● Source passage

Posted by jo...@apache.org.
This is an automated email from the ASF dual-hosted git repository.

josephwu pushed a commit to branch 1.7.x
in repository https://gitbox.apache.org/repos/asf/mesos.git

commit 1f4e317f3e78a0891759c4990a202a81a0c63f2b
Author: Andrei Budnik <ab...@mesosphere.com>
AuthorDate: Wed Nov 14 11:53:33 2018 -0800

    Added `FetcherCacheTest.LocalCachedMissing` test.
    
    This test verifies that the fetcher retries downloading URI when the
    cache file is missing.
    
    Review: https://reviews.apache.org/r/69172/
---
 src/tests/fetcher_cache_tests.cpp | 39 +++++++++++++++++++++++++++++++++++++++
 1 file changed, 39 insertions(+)

diff --git a/src/tests/fetcher_cache_tests.cpp b/src/tests/fetcher_cache_tests.cpp
index 22a7c0f..8766ffe 100644
--- a/src/tests/fetcher_cache_tests.cpp
+++ b/src/tests/fetcher_cache_tests.cpp
@@ -697,6 +697,45 @@ TEST_F(FetcherCacheTest, LocalCached)
 }
 
 
+// This test launches a task with enabled cache, then removes all cached files,
+// then attempts to launch another task with the same URIs as the first task.

[Items from a data source]
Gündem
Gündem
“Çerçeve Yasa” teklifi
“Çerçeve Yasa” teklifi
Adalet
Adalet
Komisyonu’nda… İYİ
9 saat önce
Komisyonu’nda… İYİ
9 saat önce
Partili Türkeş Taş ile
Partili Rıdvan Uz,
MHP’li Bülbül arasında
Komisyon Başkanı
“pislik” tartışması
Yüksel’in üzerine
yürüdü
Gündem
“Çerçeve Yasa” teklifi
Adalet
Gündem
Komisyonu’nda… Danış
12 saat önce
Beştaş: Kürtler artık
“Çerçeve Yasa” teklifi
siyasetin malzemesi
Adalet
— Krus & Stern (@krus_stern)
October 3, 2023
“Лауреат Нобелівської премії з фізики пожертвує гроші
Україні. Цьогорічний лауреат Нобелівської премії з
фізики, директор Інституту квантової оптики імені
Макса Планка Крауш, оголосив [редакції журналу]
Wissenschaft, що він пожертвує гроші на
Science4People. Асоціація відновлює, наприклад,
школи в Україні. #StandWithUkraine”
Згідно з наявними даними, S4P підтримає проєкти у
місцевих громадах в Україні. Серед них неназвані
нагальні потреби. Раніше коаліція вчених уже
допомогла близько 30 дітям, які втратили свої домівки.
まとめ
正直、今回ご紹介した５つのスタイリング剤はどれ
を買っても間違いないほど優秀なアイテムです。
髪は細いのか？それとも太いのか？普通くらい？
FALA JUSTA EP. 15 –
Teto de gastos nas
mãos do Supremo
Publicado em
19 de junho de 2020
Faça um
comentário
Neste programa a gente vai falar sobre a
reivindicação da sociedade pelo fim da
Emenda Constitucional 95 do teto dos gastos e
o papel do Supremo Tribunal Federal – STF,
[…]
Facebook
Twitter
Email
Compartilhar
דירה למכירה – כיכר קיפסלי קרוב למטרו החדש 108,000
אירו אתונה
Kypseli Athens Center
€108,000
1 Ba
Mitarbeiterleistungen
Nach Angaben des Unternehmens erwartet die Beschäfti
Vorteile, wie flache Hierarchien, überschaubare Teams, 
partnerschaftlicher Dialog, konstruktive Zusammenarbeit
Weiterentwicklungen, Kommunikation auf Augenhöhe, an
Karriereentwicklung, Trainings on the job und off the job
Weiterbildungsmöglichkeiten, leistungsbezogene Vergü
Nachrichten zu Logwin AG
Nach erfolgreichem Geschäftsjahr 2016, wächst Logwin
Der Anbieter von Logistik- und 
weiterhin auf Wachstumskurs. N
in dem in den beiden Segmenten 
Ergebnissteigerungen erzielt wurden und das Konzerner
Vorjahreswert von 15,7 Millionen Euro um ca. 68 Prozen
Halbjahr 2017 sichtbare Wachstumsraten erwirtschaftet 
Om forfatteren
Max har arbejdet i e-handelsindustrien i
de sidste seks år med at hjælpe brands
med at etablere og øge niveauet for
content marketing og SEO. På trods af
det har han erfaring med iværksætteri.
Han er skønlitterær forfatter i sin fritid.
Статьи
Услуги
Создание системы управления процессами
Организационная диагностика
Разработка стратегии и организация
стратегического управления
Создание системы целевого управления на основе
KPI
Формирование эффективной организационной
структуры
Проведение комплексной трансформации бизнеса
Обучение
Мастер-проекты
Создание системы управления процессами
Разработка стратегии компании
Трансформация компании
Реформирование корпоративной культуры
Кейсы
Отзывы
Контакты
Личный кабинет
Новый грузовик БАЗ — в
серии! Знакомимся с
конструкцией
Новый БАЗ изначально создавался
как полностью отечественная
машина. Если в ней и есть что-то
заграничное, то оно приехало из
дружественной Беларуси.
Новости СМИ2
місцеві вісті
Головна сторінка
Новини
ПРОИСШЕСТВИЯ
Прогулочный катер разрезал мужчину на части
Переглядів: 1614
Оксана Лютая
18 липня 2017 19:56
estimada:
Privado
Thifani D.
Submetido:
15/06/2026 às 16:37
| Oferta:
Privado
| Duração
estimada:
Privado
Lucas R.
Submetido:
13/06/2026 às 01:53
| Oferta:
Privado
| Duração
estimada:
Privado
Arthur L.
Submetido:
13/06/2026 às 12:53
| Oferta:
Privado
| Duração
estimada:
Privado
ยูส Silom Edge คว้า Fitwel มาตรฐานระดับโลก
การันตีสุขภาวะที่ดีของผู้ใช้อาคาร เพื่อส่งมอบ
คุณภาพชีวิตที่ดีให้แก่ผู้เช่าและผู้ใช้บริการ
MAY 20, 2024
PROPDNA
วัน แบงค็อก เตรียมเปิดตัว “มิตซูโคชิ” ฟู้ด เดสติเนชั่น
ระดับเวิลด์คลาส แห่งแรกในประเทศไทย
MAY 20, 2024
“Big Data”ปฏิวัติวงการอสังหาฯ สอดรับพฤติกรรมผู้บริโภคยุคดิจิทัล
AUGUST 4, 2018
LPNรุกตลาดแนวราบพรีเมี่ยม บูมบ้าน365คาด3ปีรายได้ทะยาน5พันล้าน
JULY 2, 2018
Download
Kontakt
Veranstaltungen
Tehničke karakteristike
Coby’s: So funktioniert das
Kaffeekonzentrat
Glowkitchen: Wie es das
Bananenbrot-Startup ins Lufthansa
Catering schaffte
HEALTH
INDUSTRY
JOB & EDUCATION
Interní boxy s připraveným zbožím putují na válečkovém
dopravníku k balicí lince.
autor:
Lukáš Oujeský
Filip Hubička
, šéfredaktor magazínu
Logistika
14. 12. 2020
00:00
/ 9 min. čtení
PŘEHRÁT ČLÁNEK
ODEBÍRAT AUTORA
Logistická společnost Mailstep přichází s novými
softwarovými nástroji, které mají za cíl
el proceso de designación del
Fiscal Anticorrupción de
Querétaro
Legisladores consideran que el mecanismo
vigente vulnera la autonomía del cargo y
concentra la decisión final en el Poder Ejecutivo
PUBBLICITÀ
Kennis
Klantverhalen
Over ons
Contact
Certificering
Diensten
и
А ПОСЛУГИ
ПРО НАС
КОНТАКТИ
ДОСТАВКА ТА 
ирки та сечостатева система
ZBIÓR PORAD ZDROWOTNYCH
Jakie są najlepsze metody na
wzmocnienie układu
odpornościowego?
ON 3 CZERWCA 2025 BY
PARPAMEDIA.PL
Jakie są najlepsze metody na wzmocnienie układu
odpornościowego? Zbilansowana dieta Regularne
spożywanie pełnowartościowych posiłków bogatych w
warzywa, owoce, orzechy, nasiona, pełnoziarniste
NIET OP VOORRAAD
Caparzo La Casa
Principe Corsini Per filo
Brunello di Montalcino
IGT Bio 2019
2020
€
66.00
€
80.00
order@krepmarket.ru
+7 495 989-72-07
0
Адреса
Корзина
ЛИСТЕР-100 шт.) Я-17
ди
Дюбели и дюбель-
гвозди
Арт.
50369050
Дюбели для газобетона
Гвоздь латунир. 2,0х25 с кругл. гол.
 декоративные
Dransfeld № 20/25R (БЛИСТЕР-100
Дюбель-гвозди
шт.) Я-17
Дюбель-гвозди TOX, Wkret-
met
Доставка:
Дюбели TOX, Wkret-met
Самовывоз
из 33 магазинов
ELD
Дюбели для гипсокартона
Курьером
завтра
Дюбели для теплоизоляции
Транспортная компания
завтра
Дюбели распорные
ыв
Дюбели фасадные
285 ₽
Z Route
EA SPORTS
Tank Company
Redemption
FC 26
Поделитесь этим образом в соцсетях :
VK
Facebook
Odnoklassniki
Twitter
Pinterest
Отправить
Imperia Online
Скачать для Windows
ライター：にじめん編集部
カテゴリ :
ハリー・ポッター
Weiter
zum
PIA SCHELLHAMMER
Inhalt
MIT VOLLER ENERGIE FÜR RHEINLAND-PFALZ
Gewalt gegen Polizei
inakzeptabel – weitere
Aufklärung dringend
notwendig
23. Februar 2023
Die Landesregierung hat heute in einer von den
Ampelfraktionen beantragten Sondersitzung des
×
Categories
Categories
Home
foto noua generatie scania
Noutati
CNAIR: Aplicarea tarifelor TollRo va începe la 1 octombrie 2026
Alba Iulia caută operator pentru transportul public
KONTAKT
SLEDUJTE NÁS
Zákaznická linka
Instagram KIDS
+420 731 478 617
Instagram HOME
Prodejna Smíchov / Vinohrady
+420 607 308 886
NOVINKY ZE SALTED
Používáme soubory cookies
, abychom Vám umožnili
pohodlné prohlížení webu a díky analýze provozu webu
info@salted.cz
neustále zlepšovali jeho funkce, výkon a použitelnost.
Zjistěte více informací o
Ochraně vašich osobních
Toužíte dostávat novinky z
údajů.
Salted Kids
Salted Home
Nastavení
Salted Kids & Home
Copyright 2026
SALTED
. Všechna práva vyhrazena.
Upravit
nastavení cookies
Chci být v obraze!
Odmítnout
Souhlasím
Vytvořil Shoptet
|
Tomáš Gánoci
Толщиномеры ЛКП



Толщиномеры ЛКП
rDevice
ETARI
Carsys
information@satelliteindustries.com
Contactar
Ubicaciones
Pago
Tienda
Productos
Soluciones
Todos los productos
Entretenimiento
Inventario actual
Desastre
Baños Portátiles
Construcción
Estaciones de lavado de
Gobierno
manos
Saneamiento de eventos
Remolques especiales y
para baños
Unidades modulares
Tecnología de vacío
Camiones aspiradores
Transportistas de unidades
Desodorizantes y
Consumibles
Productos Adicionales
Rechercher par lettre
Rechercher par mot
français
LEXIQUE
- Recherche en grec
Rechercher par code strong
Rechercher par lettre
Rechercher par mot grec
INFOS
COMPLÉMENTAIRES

● What needs to be done
Write out the entire commit email about the new fetcher cache test, reproducing every line, symbol, and space without change.

● Output below
Posted by jo...@apache.org.
This is an automated email from the ASF dual-hosted git repository.

josephwu pushed a commit to branch 1.7.x
in repository https://gitbox.apache.org/repos/asf/mesos.git

commit 1f4e317f3e78a0891759c4990a202a81a0c63f2b
Author: Andrei Budnik <ab...@mesosphere.com>
AuthorDate: Wed Nov 14 11:53:33 2018 -0800

    Added `FetcherCacheTest.LocalCachedMissing` test.
    
    This test verifies that the fetcher retries downloading URI when the
    cache file is missing.
    
    Review: https://reviews.apache.org/r/69172/
---
 src/tests/fetcher_cache_tests.cpp | 39 +++++++++++++++++++++++++++++++++++++++
 1 file changed, 39 insertions(+)

diff --git a/src/tests/fetcher_cache_tests.cpp b/src/tests/fetcher_cache_tests.cpp
index 22a7c0f..8766ffe 100644
--- a/src/tests/fetcher_cache_tests.cpp
+++ b/src/tests/fetcher_cache_tests.cpp
@@ -697,6 +697,45 @@ TEST_F(FetcherCacheTest, LocalCached)
 }
 
 
+// This test launches a task with enabled cache, then removes all cached files,
+// then attempts to launch another task with the same URIs as the first task.